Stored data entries

- - - - -

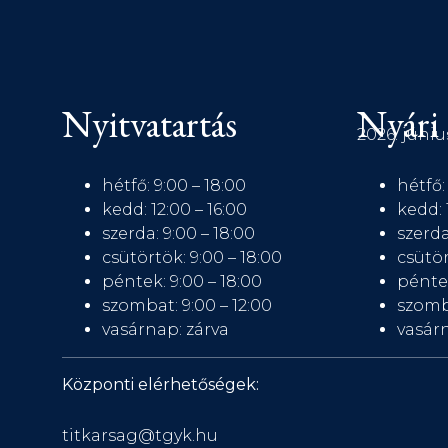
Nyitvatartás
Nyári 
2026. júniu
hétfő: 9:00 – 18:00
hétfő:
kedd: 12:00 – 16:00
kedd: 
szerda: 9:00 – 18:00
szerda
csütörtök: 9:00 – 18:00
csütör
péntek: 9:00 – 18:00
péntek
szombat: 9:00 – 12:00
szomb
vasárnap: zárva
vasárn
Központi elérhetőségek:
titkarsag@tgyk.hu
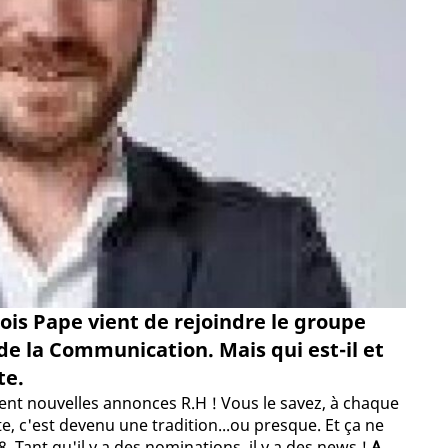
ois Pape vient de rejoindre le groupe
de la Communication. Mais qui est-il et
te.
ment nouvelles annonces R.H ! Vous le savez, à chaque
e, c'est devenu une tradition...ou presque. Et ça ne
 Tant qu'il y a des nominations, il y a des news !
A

- - - - -

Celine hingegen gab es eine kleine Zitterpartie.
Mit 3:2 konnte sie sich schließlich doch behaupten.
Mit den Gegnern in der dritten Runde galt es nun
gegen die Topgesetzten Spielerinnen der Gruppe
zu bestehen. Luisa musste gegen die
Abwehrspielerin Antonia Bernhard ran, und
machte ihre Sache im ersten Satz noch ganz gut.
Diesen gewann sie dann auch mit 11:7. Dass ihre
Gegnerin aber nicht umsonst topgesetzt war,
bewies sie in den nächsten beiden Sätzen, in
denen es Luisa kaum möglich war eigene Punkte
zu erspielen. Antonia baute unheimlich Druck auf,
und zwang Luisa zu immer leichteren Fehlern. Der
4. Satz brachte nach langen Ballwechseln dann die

- - - - -

AIM OF THE TASK:
In the records above, find the line with "zu erspielen. Antonia"; write out exactly that line and each one after it, stopping after the line with "4. Satz brachte".

ANSWER SPACE:
zu erspielen. Antonia baute unheimlich Druck auf,
und zwang Luisa zu immer leichteren Fehlern. Der
4. Satz brachte nach langen Ballwechseln dann die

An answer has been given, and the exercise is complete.